* Directions: Carry on the passage below about religious exclusivity and the Modern Orthodox movement, starting right after its last sentence.

* Page excerpt:

****************************************

It often seems to me that the greatest religious conflict in the world today is not between Jews and Muslims, or between Christians and Muslims, or between Christians and Jews, or between Hindus and Muslims, but rather between those people who believe that God can be found in all of these religions, and those who believe God can be found exclusively in their own religion.

I have, however, not given up. As I indicated at Adam Finck’s Bar Mitzvah in June, there are new and promising developments taking place in the Modern Orthodox movement – the creation of a Yeshiva more broad-based than any so far established, and the ordination of the first Orthodox woman rabbi. Although she won’t be accepted by many, the important thing is that she will be accepted by some. The total Orthodox population in this country is substantially younger than the American Jewish population as a whole. Some of these young people, I want to believe, are going to be serious also about morality on the left side of the decimal point.

End of parenthesis.

****************************************

* Records supplied:

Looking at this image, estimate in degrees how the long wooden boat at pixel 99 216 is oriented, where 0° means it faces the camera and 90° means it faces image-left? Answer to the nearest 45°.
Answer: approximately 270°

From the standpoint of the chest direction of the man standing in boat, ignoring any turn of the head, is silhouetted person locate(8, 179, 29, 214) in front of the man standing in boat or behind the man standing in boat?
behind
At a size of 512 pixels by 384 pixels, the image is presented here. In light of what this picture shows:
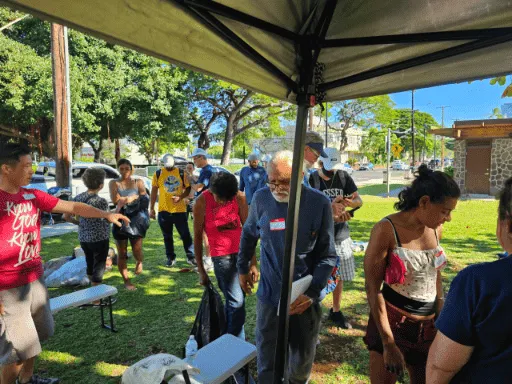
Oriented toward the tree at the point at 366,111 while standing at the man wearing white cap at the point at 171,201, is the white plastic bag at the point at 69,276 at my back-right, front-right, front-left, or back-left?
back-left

****************************************

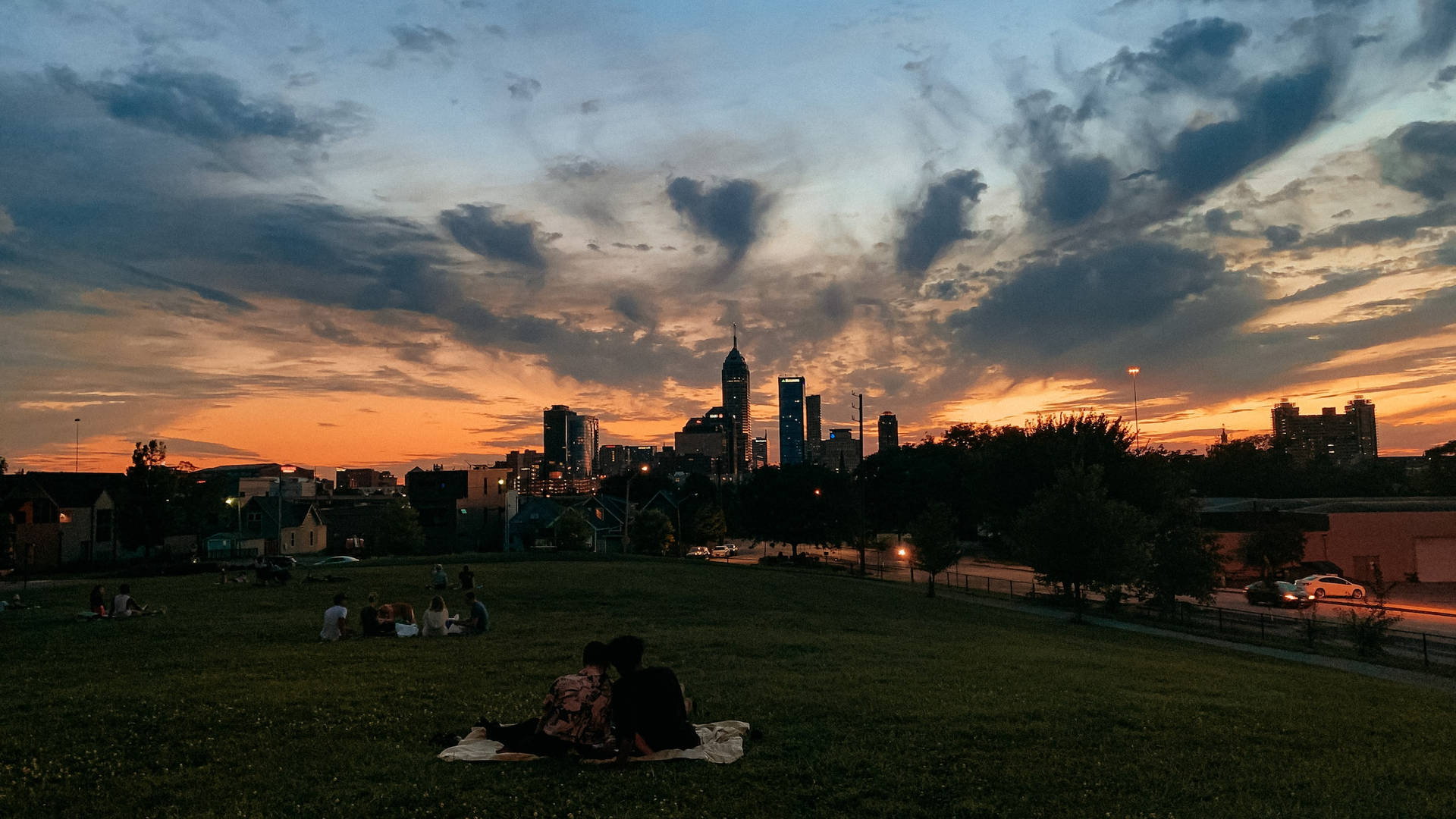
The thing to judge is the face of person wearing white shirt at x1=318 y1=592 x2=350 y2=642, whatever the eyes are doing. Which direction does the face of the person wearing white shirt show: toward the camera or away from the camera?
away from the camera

****************************************

* Result below:
So what to do about the term “practicing Jew?” One possibility is that we expunge it from our vocabulary, that we label it as a remnant of a more parochial Judaism against which many of us actively rebelled, a patriarchal religion, a religion that thrived on the distribution of guilt, a religion of narrow definitions and limited participation, a religion, in fact, that has led most Jews in Israel itself to become secular Jews, a religion that led Saul Bellow – a writer who often participated in our High Holiday services and who is buried in our cemetery - to write, and I quote, “America offered to free us from the control of the Jewish community.” One possibility is that we label the term “practicing Jew” as one more attempt to impose hierarchy within our religion. We might argue that we have had more than enough hierarchy in Judaism over the centuries, and that perpetuating hierarchy based solely on worship and ritual is not what we as a people need to be doing in the 21 st century.

My preference, however, is that we redefine the term, and then proceed to define ourselves in. If we have enough of an emotional tie to our people to want to have a Jewish funeral for a parent and say Kaddish for that parent and we work at the Drop In Center or Morningside Shelter, let’s define ourselves in. If we have enough of an emotional tie to our people that we want to have a Jewish wedding and give Hebrew names to our children and teach them about our heritage, and we spend Shabbat walking with our children through the forests of Vermont – arguably God’s most wondrous creation – let’s define ourselves in. If we have enough of an emotional tie to our people that we want to have a Bar or Bat Mitzvah for our child, and we are working to bring an end to bloodshed in Iraq or the Middle East or Darfur, let’s define ourselves in. If in our hearts, after all that our people have endured, we consider ourselves Jewish, and we are proud to say so, let’s define ourselves in.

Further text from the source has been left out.